■ Quoted passage
———

Christine Dianne Wenc
wenc at fas.harvard.edu
Fri Jul 29 16:16:13 EDT 2005
I can't resist the opportunity to pontificate a little...
Yes, helping parents out is the point of all this, no matter who you vote
for. Politics, unfortunately, does play a role, though--because if we
lived in Canada or another country which has chosen to support parents on a
national level and on a community level, rather than to leave individual
families to hash it out alone, as is the case here, then most of what we
are working for would not be necessary.
I actually am not sure if it is ultimately appropriate for
private institutions like Harvard or employers to
be a nation's sole provider of things like good cheap child care and
health insurance. These are things which everyone needs, not just people
who happen to be attached to whatever institution. (Even if you don't use
child care yourself, lots of people do need it--and these kids are going
to grow up to be your kids' friends, colleagues, doctors, nurses,
mechanics, spouses--so you need there to be access to good child care
In Canada national health insurance is promoted as being GOOD for business,
because they don't have to spend enormous amounts of money on it for their
employees. I believe costs in the US for employers are approaching $10K/year for
each worker who gets a full plan. We have simply shifted this cost to
the private sector. Something like 40% of GM's profits go to pay for
health and other benefits to its employees, for instance.

———

■ Dataset extract
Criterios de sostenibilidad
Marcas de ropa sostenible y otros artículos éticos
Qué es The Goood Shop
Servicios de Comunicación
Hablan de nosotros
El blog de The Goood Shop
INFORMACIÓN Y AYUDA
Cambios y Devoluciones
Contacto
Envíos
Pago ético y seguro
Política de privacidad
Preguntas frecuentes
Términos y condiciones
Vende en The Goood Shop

———

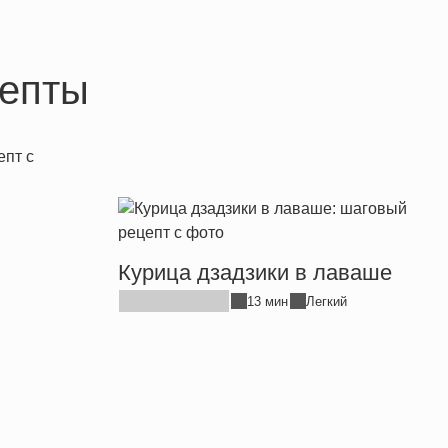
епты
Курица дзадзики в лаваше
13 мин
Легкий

———

■ Directions
- A) Print the message on child care and health insurance, starting at "Yes, helping parents" and ending at "not be necessary.".
- B) Continue the message on child care and health insurance, picking up after its last sentence.
These items have no connection to the message on child care and health insurance.

■ Replies
- A)
Yes, helping parents out is the point of all this, no matter who you vote
for. Politics, unfortunately, does play a role, though--because if we
lived in Canada or another country which has chosen to support parents on a
national level and on a community level, rather than to leave individual
families to hash it out alone, as is the case here, then most of what we
are working for would not be necessary.

- B)
Health insurance would be run far more efficiently on a national
scale than on the zillions of repeated private bureaucracies we have
now. But no--every effort here has been shot down for appearing
socialist. (and has been vigorously opposed by private health insurers)
Obviously the Canadian & other systems have their problems--but hey, they
all have us beat in things like life expectancy and infant mortality, and
no one has to go bankrupt because of medical costs (the #1 reason for
families to declare bankruptcy here).
Anyway, enough ranting. All political views are welcome. But I do think,
as parents and as educated people, we are obligated to understand how our
country got to be the way it is, and that the way we do it is not the only
way. That's why I regularly read the Wall Street Journal :). (which
actually has some excellent environmental reporting, but that's another
On Fri, 29 Jul 2005, Ryan Larsen wrote:
> As a proud Nebraskan and Utahn, I happen to know a lot of "family values" advocates who are good people and who provide good things for their children and who are not a menace to society.
> Policitcs aside, I hope this group can simply help parents out. I think we can all agree on that!